Key facts
- Federal banking regulators issued guidance on managing credit risk for borrowers without work authorization.
- The guidance stems from a May executive order by President Donald Trump directing agencies to address financial system risks.
- Institutions are directed to evaluate repayment risks through existing underwriting and risk management practices.
- The guidance does not prohibit lending based on immigration status but emphasizes risk assessment.
- The guidance also addresses portfolio and concentration risk, beyond individual credit risks.
Federal banking regulators have issued new guidance reminding financial institutions of their existing obligations for managing credit risk when lending to borrowers who are not legally authorized to work in the U.S. The guidance, from the Office of the Comptroller of the Currency (OCC), the Federal Deposit Insurance Corp. (FDIC), and the National Credit Union Administration (NCUA), stems from a May 19 executive order by President Donald Trump.
The executive order directed federal agencies to address perceived risks to the financial system from providing credit or financial services to individuals considered inadmissible or removable under immigration laws. It requested that banking regulators issue guidance on managing credit risks associated with borrowers without work authorization within 60 days.
The new guidance does not prohibit financial institutions from lending to these borrowers but directs them to evaluate repayment risks through existing underwriting and risk management practices. Institutions are advised to identify, measure, monitor, and control these risks using safe and sound underwriting practices that assess a borrower's willingness and capacity to repay. The regulators also pointed institutions to a June 2026 statement from the Consumer Financial Protection Bureau (CFPB) on ability-to-repay requirements and immigration status.

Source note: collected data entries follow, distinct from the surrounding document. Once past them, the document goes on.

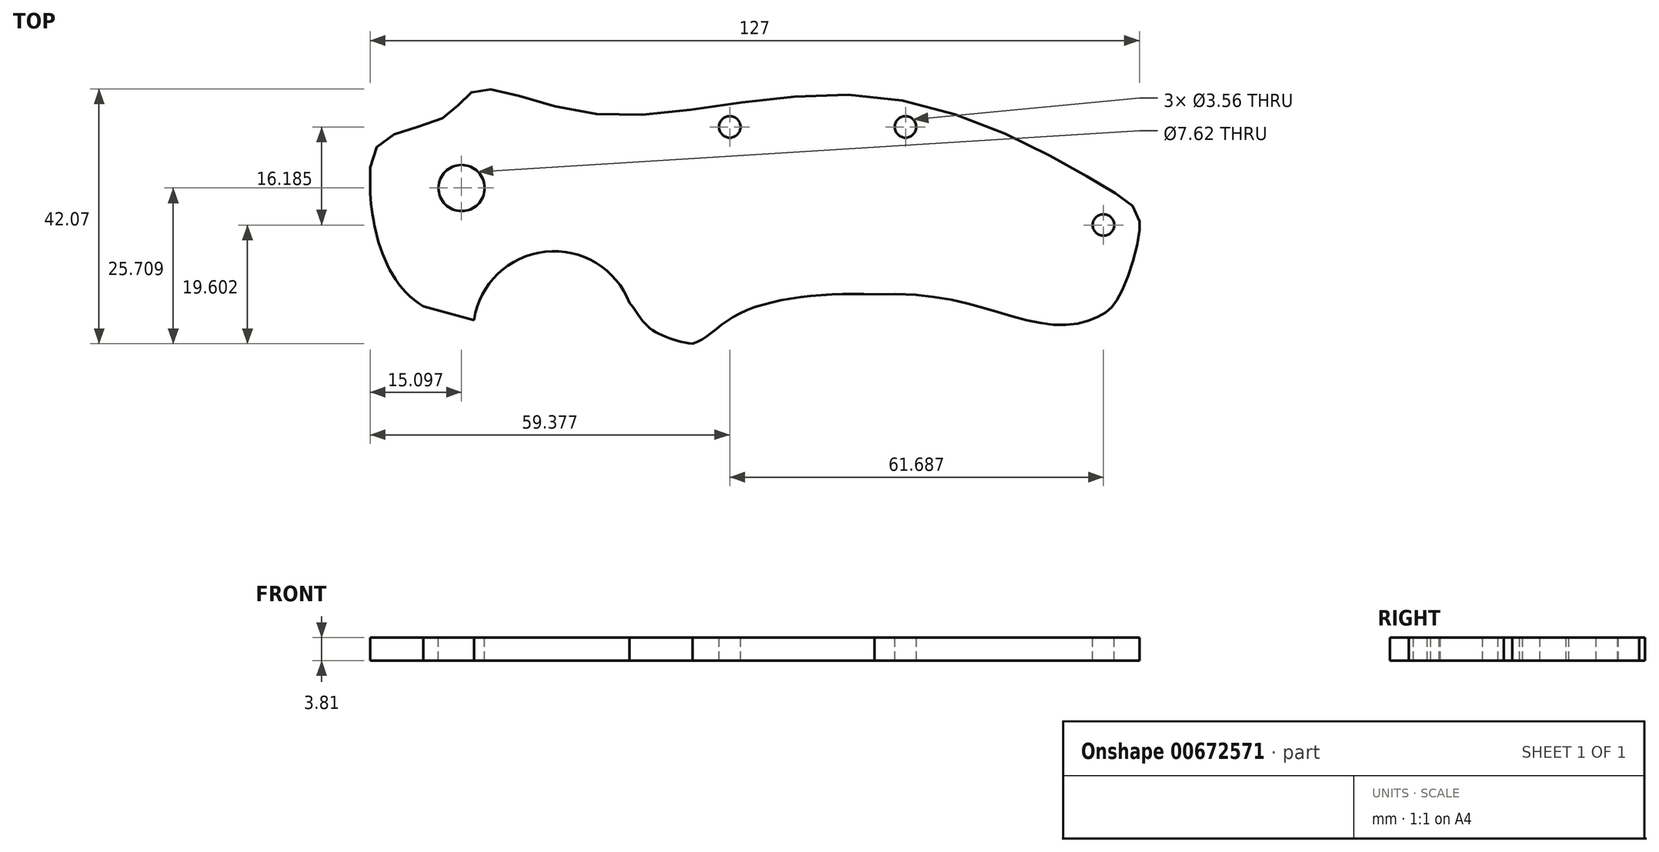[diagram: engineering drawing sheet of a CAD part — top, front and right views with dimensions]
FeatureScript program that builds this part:
annotation { "Feature Type Name" : "Feature", "Feature Type Description" : "" }
export const myFeature = defineFeature(function(context is Context, id is Id, definition is map)
    precondition{}
    {
        {
            var Q0;
            Q0=qCreatedBy(makeId("Top.planeOp"),FACE);
            var sketch = newSketch(context, id + "F0", { "sketchPlane" : qUnion([Q0])});
            skLineSegment(sketch, "E0.bottom", {"start": v(63.5, -38.1) * mm, "end": v(-63.5, -38.1) * mm});
            skLineSegment(sketch, "E0.top", {"start": v(63.5, 38.1) * mm, "end": v(-63.5, 38.1) * mm});
            skLineSegment(sketch, "E0.left", {"start": v(63.5, -38.1) * mm, "end": v(63.5, 38.1) * mm});
            skLineSegment(sketch, "E0.right", {"start": v(-63.5, -38.1) * mm, "end": v(-63.5, 38.1) * mm});
            skPoint(sketch, "E0.middle", {"position": v(0, 0) * mm});
            skSolve(sketch);
        }
        {
            var Q0;
            Q0=makeQuery(id+"F0.imprint","IMPRINT",FACE,{"disambiguationData":[TD([[makeQuery(id+"F0.imprint","IMPRINT",EDGE,{"derivedFrom":sQuery(id+"F0.wireOp",EDGE,"E0.bottom")}),-1.0]])]});
            extrude(context, id + "F1", {"entities" : qUnion([Q0]), "depth" : 3.8 * mm, "offsetDistance" : 25.4 * mm});
        }
        {
            var Q0;
            Q0=makeQuery(id+"F1.opExtrude","CAP_FACE",FACE,{"disambiguationData":[OSD([sQuery(id+"F0.wireOp",EDGE,"E0.bottom"),sQuery(id+"F0.wireOp",EDGE,"E0.top"),sQuery(id+"F0.wireOp",EDGE,"E0.left"),sQuery(id+"F0.wireOp",EDGE,"E0.right")])],"isStart":false});
            var sketch = newSketch(context, id + "F2", { "sketchPlane" : qUnion([Q0])});
            skFitSpline(sketch, "E1", {"points": [v(-63.5, 16.64) * mm, v(-61.23, 25.5) * mm, v(-50.85, 29.47) * mm, v(-45.96, 33.74) * mm, v(-26.11, 29.77) * mm, v(21.22, 32.52) * mm, v(59.1, 16.95) * mm, v(63.5, 12.06) * mm, v(60.31, 0) * mm, v(57.56, -3.2) * mm, v(51.46, -5.04) * mm, v(41.07, -3.2) * mm, v(25.5, 0) * mm, v(2.6, -3.51) * mm, v(-6.57, -8.1) * mm, v(-17.56, -5.34) * mm, v(-22.45, 0) * mm, v(-39.24, 0) * mm, v(-44.74, -4.12) * mm, v(-57.26, 0) * mm, v(-63.5, 16.64) * mm]});
            skSolve(sketch);
        }
        {
            var Q0;
            {var subQ5=makeQuery(id+"F1.opExtrude","CAP_EDGE",EDGE,{"disambiguationData":[OSD([sQuery(id+"F0.wireOp",EDGE,"E0.bottom")])],"isStart":false});Q0=makeQuery(id+"F2.imprint","IMPRINT",FACE,{"disambiguationData":[TD([[makeQuery(id+"F2.imprint","IMPRINT",EDGE,{"derivedFrom":subQ5}),-1.0]])]});}
            var Q1;
            {var subQ5=makeQuery(id+"F1.opExtrude","CAP_EDGE",EDGE,{"disambiguationData":[OSD([sQuery(id+"F0.wireOp",EDGE,"E0.top")])],"isStart":false});Q1=makeQuery(id+"F2.imprint","IMPRINT",FACE,{"disambiguationData":[TD([[makeQuery(id+"F2.imprint","IMPRINT",EDGE,{"derivedFrom":subQ5}),1.0]])]});}
            extrude(context, id + "F3", {"entities" : qUnion([Q0, Q1]), "operationType" : NewBodyOperationType.REMOVE, "endBound" : BoundingType.THROUGH_ALL, "oppositeDirection" : true, "depth" : 25.4 * mm, "offsetDistance" : 25.4 * mm});
        }
        {
            var Q0;
            Q0=makeQuery(id+"F1.opExtrude","CAP_FACE",FACE,{"disambiguationData":[OSD([sQuery(id+"F0.wireOp",EDGE,"E0.bottom"),sQuery(id+"F0.wireOp",EDGE,"E0.top"),sQuery(id+"F0.wireOp",EDGE,"E0.left"),sQuery(id+"F0.wireOp",EDGE,"E0.right")])],"isStart":false});
            var sketch = newSketch(context, id + "F4", { "sketchPlane" : qUnion([Q0])});
            skLineSegment(sketch, "E2", {"start": v(-54.7, -1.99) * mm, "end": v(-45.89, -4.38) * mm});
            skCircle(sketch, "E3", {"center": v(-33.13, -6.26) * mm, "radius": 13.38 * mm});
            skEllipse(sketch, "E4", {"center": v(16.34, -12.37) * mm, "majorRadius": 26.48 * mm, "minorRadius": 12.58 * mm, "majorAxis": v(1, 0.13)});
            skSolve(sketch);
        }
        {
            var Q0;
            {var subQ0=sQuery(id+"F4.wireOp",EDGE,"E3");var subQ1=sQuery(id+"F2.wireOp",EDGE,"E1");var subQ2=makeQuery(id+"F3.boolean.opBoolean","COPY",EDGE,{"derivedFrom":makeQuery(id+"F3.opExtrude","CAP_EDGE",EDGE,{"disambiguationData":[OSD([subQ1]),TDD([makeQuery(id+"F2.imprint","IMPRINT",EDGE,{"disambiguationData":[TD([[makeQuery(id+"F2.imprint","INTERSECT",VERTEX,{"disambiguationData":[OD(1.0)],"derivedFrom":[makeQuery(id+"F1.opExtrude","CAP_EDGE",EDGE,{"disambiguationData":[OSD([sQuery(id+"F0.wireOp",EDGE,"E0.right")])],"isStart":false}),subQ1]}),1.0]])],"derivedFrom":subQ1})])],"isStart":true})});var subQ3=makeQuery(id+"F4.imprint","INTERSECT",VERTEX,{"disambiguationData":[OD(0.0)],"derivedFrom":[subQ2,subQ0]});Q0=makeQuery(id+"F4.imprint","IMPRINT",FACE,{"disambiguationData":[TD([[makeQuery(id+"F4.imprint","IMPRINT",EDGE,{"disambiguationData":[TD([[subQ3,1.0]])],"derivedFrom":subQ0}),1.0]])]});}
            var Q1;
            {var subQ0=sQuery(id+"F4.wireOp",EDGE,"E2");var subQ4=sQuery(id+"F4.wireOp",EDGE,"E3");var subQ5=makeQuery(id+"F4.imprint","INTERSECT",VERTEX,{"derivedFrom":[subQ0,subQ4]});Q1=makeQuery(id+"F4.imprint","IMPRINT",FACE,{"disambiguationData":[TD([[makeQuery(id+"F4.imprint","IMPRINT",EDGE,{"disambiguationData":[TD([[subQ5,-1.0]])],"derivedFrom":subQ0}),1.0]])]});}
            var Q2;
            {var subQ0=sQuery(id+"F4.wireOp",EDGE,"E4");var subQ1=sQuery(id+"F2.wireOp",EDGE,"E1");var subQ2=makeQuery(id+"F3.boolean.opBoolean","COPY",EDGE,{"derivedFrom":makeQuery(id+"F3.opExtrude","CAP_EDGE",EDGE,{"disambiguationData":[OSD([subQ1]),TDD([makeQuery(id+"F2.imprint","IMPRINT",EDGE,{"disambiguationData":[TD([[makeQuery(id+"F2.imprint","INTERSECT",VERTEX,{"disambiguationData":[OD(1.0)],"derivedFrom":[makeQuery(id+"F1.opExtrude","CAP_EDGE",EDGE,{"disambiguationData":[OSD([sQuery(id+"F0.wireOp",EDGE,"E0.right")])],"isStart":false}),subQ1]}),1.0]])],"derivedFrom":subQ1})])],"isStart":true})});var subQ3=makeQuery(id+"F4.imprint","INTERSECT",VERTEX,{"disambiguationData":[OD(0.0)],"derivedFrom":[subQ2,subQ0]});Q2=makeQuery(id+"F4.imprint","IMPRINT",FACE,{"disambiguationData":[TD([[makeQuery(id+"F4.imprint","IMPRINT",EDGE,{"disambiguationData":[TD([[subQ3,1.0]])],"derivedFrom":subQ0}),1.0]])]});}
            var Q3;
            {var subQ0=sQuery(id+"F4.wireOp",EDGE,"E2");var subQ4=sQuery(id+"F4.wireOp",EDGE,"E3");var subQ5=makeQuery(id+"F4.imprint","INTERSECT",VERTEX,{"derivedFrom":[subQ0,subQ4]});Q3=makeQuery(id+"F4.imprint","IMPRINT",FACE,{"disambiguationData":[TD([[makeQuery(id+"F4.imprint","IMPRINT",EDGE,{"disambiguationData":[TD([[subQ5,1.0]])],"derivedFrom":subQ0}),-1.0]])]});}
            extrude(context, id + "F5", {"entities" : qUnion([Q0, Q1, Q2, Q3]), "operationType" : NewBodyOperationType.REMOVE, "endBound" : BoundingType.THROUGH_ALL, "oppositeDirection" : true, "depth" : 25.4 * mm, "offsetDistance" : 25.4 * mm});
        }
        {
            var Q0;
            {var subQ1=sQuery(id+"F0.wireOp",EDGE,"E0.right");var subQ3=sQuery(id+"F0.wireOp",EDGE,"E0.left");Q0=makeQuery(id+"F5.boolean.opBoolean","SPLIT",FACE,{"disambiguationData":[TD([makeQuery(id+"F1.opExtrude","SWEPT_FACE",FACE,{"disambiguationData":[OSD([subQ3])]})])],"derivedFrom":makeQuery(id+"F1.opExtrude","CAP_FACE",FACE,{"disambiguationData":[OSD([sQuery(id+"F0.wireOp",EDGE,"E0.bottom"),sQuery(id+"F0.wireOp",EDGE,"E0.top"),subQ3,subQ1])],"isStart":false})});}
            var sketch = newSketch(context, id + "F6", { "sketchPlane" : qUnion([Q0])});
            skFitSpline(sketch, "E5", {"points": [v(-23.23, 2.75) * mm, v(-17.4, -5.48) * mm, v(-10.24, -8.15) * mm, v(-2.58, -3.2) * mm, v(19.77, 0) * mm, v(43.26, -3.83) * mm, v(55.8, -10.53) * mm, v(42.96, -25.2) * mm, v(-17.87, -22.76) * mm, v(-23.23, 2.75) * mm]});
            skSolve(sketch);
        }
        {
            var Q0;
            {var subQ0=sQuery(id+"F6.wireOp",EDGE,"E5");var subQ1=sQuery(id+"F0.wireOp",EDGE,"E0.right");var subQ2=sQuery(id+"F0.wireOp",EDGE,"E0.left");var subQ3=sQuery(id+"F2.wireOp",EDGE,"E1");var subQ4=makeQuery(id+"F2.imprint","IMPRINT",EDGE,{"disambiguationData":[TD([[makeQuery(id+"F2.imprint","INTERSECT",VERTEX,{"disambiguationData":[OD(1.0)],"derivedFrom":[makeQuery(id+"F1.opExtrude","CAP_EDGE",EDGE,{"disambiguationData":[OSD([subQ1])],"isStart":false}),subQ3]}),1.0]])],"derivedFrom":subQ3});var subQ6=makeQuery(id+"F3.boolean.opBoolean","COPY",EDGE,{"derivedFrom":makeQuery(id+"F3.opExtrude","CAP_EDGE",EDGE,{"disambiguationData":[OSD([subQ3]),TDD([subQ4])],"isStart":true})});var subQ8=makeQuery(id+"F5.boolean.opBoolean","SPLIT",EDGE,{"disambiguationData":[TD([makeQuery(id+"F1.opExtrude","SWEPT_FACE",FACE,{"disambiguationData":[OSD([subQ2])]})])],"derivedFrom":subQ6});var subQ9=makeQuery(id+"F6.imprint","INTERSECT",VERTEX,{"disambiguationData":[OD(2.0)],"derivedFrom":[subQ8,subQ0]});Q0=makeQuery(id+"F6.imprint","IMPRINT",FACE,{"disambiguationData":[TD([[makeQuery(id+"F6.imprint","IMPRINT",EDGE,{"disambiguationData":[TD([[subQ9,-1.0]])],"derivedFrom":subQ0}),-1.0]])]});}
            extrude(context, id + "F7", {"entities" : qUnion([Q0]), "operationType" : NewBodyOperationType.REMOVE, "endBound" : BoundingType.THROUGH_ALL, "oppositeDirection" : true, "depth" : 25.4 * mm, "offsetDistance" : 25.4 * mm});
        }
        {
            var Q0;
            {var subQ1=sQuery(id+"F0.wireOp",EDGE,"E0.right");var subQ3=sQuery(id+"F0.wireOp",EDGE,"E0.left");Q0=makeQuery(id+"F5.boolean.opBoolean","SPLIT",FACE,{"disambiguationData":[TD([makeQuery(id+"F1.opExtrude","SWEPT_FACE",FACE,{"disambiguationData":[OSD([subQ3])]})])],"derivedFrom":makeQuery(id+"F1.opExtrude","CAP_FACE",FACE,{"disambiguationData":[OSD([sQuery(id+"F0.wireOp",EDGE,"E0.bottom"),sQuery(id+"F0.wireOp",EDGE,"E0.top"),subQ3,subQ1])],"isStart":false})});}
            var sketch = newSketch(context, id + "F8", { "sketchPlane" : qUnion([Q0])});
            skLineSegment(sketch, "E6", {"start": v(-17.57, -8.87) * mm, "end": v(3.3, -6.1) * mm});
            skLineSegment(sketch, "E7", {"start": v(3.3, -6.1) * mm, "end": v(-7.14, -16.53) * mm});
            skLineSegment(sketch, "E8", {"start": v(-7.14, -16.53) * mm, "end": v(-17.57, -8.87) * mm});
            skSolve(sketch);
        }
        {
            var Q0;
            {var subQ0=sQuery(id+"F8.wireOp",EDGE,"E6");var subQ11=sQuery(id+"F6.wireOp",EDGE,"E5");var subQ14=makeQuery(id+"F7.boolean.opBoolean","COPY",EDGE,{"derivedFrom":makeQuery(id+"F7.opExtrude","CAP_EDGE",EDGE,{"disambiguationData":[OSD([subQ11])],"isStart":true})});var subQ15=makeQuery(id+"F8.imprint","INTERSECT",VERTEX,{"derivedFrom":[subQ14,subQ0]});Q0=makeQuery(id+"F8.imprint","IMPRINT",FACE,{"disambiguationData":[TD([[makeQuery(id+"F8.imprint","IMPRINT",EDGE,{"disambiguationData":[TD([[subQ15,1.0]])],"derivedFrom":subQ0}),-1.0]])]});}
            extrude(context, id + "F9", {"entities" : qUnion([Q0]), "operationType" : NewBodyOperationType.REMOVE, "endBound" : BoundingType.THROUGH_ALL, "oppositeDirection" : true, "depth" : 25.4 * mm, "offsetDistance" : 25.4 * mm});
        }
        {
            var Q0;
            {var subQ1=sQuery(id+"F0.wireOp",EDGE,"E0.right");var subQ3=sQuery(id+"F0.wireOp",EDGE,"E0.left");Q0=makeQuery(id+"F5.boolean.opBoolean","SPLIT",FACE,{"disambiguationData":[TD([makeQuery(id+"F1.opExtrude","SWEPT_FACE",FACE,{"disambiguationData":[OSD([subQ3])]})])],"derivedFrom":makeQuery(id+"F1.opExtrude","CAP_FACE",FACE,{"disambiguationData":[OSD([sQuery(id+"F0.wireOp",EDGE,"E0.bottom"),sQuery(id+"F0.wireOp",EDGE,"E0.top"),subQ3,subQ1])],"isStart":false})});}
            var sketch = newSketch(context, id + "F10", { "sketchPlane" : qUnion([Q0])});
            skLineSegment(sketch, "E9", {"start": v(-47.84, -5.25) * mm, "end": v(-44.37, -2.7) * mm});
            skLineSegment(sketch, "E10", {"start": v(-44.37, -2.7) * mm, "end": v(-44.37, -5.15) * mm});
            skLineSegment(sketch, "E11", {"start": v(-44.37, -5.15) * mm, "end": v(-47.84, -5.25) * mm});
            skSolve(sketch);
        }
        {
            var Q0;
            {var subQ1=sQuery(id+"F10.wireOp",EDGE,"E10");Q0=makeQuery(id+"F10.imprint","IMPRINT",FACE,{"disambiguationData":[TD([[makeQuery(id+"F10.imprint","IMPRINT",EDGE,{"derivedFrom":subQ1}),-1.0]])]});}
            extrude(context, id + "F11", {"entities" : qUnion([Q0]), "operationType" : NewBodyOperationType.REMOVE, "endBound" : BoundingType.THROUGH_ALL, "oppositeDirection" : true, "depth" : 25.4 * mm, "offsetDistance" : 25.4 * mm});
        }
        {
            var Q0;
            {var subQ1=sQuery(id+"F0.wireOp",EDGE,"E0.right");var subQ3=sQuery(id+"F0.wireOp",EDGE,"E0.left");Q0=makeQuery(id+"F5.boolean.opBoolean","SPLIT",FACE,{"disambiguationData":[TD([makeQuery(id+"F1.opExtrude","SWEPT_FACE",FACE,{"disambiguationData":[OSD([subQ3])]})])],"derivedFrom":makeQuery(id+"F1.opExtrude","CAP_FACE",FACE,{"disambiguationData":[OSD([sQuery(id+"F0.wireOp",EDGE,"E0.bottom"),sQuery(id+"F0.wireOp",EDGE,"E0.top"),subQ3,subQ1])],"isStart":false})});}
            var sketch = newSketch(context, id + "F12", { "sketchPlane" : qUnion([Q0])});
            skCircle(sketch, "E12", {"center": v(-48.4, 17.56) * mm, "radius": 3.81 * mm});
            skCircle(sketch, "E13", {"center": v(-4.12, 27.64) * mm, "radius": 1.78 * mm});
            skCircle(sketch, "E14", {"center": v(24.89, 27.64) * mm, "radius": 1.78 * mm});
            skCircle(sketch, "E15", {"center": v(57.56, 11.45) * mm, "radius": 1.78 * mm});
            skSolve(sketch);
        }
        {
            var Q0;
            Q0=makeQuery(id+"F12.imprint","IMPRINT",FACE,{"disambiguationData":[TD([[makeQuery(id+"F12.imprint","IMPRINT",EDGE,{"derivedFrom":sQuery(id+"F12.wireOp",EDGE,"E12")}),1.0]])]});
            var Q1;
            Q1=makeQuery(id+"F12.imprint","IMPRINT",FACE,{"disambiguationData":[TD([[makeQuery(id+"F12.imprint","IMPRINT",EDGE,{"derivedFrom":sQuery(id+"F12.wireOp",EDGE,"E13")}),1.0]])]});
            var Q2;
            Q2=makeQuery(id+"F12.imprint","IMPRINT",FACE,{"disambiguationData":[TD([[makeQuery(id+"F12.imprint","IMPRINT",EDGE,{"derivedFrom":sQuery(id+"F12.wireOp",EDGE,"E14")}),1.0]])]});
            var Q3;
            Q3=makeQuery(id+"F12.imprint","IMPRINT",FACE,{"disambiguationData":[TD([[makeQuery(id+"F12.imprint","IMPRINT",EDGE,{"derivedFrom":sQuery(id+"F12.wireOp",EDGE,"E15")}),1.0]])]});
            extrude(context, id + "F13", {"entities" : qUnion([Q0, Q1, Q2, Q3]), "operationType" : NewBodyOperationType.REMOVE, "endBound" : BoundingType.THROUGH_ALL, "oppositeDirection" : true, "depth" : 25.4 * mm, "offsetDistance" : 25.4 * mm});
        }
    });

Legal experts described the guidance as a "reminder of existing obligations" rather than new requirements. An addition in the interagency statement is the discussion of portfolio and concentration risk, examining whether certain geographic areas, employers, or industries may be susceptible to credit deterioration due to immigration enforcement. The guidance may also provide lenders comfort in asking questions to satisfy ability-to-repay requirements under post-Dodd-Frank regulations.
This guidance follows a recent advisory notice from the Treasury's Financial Crimes Enforcement Network (FinCEN) warning financial institutions about potential identity theft, payroll tax fraud, and money laundering risks associated with hiring unauthorized workers.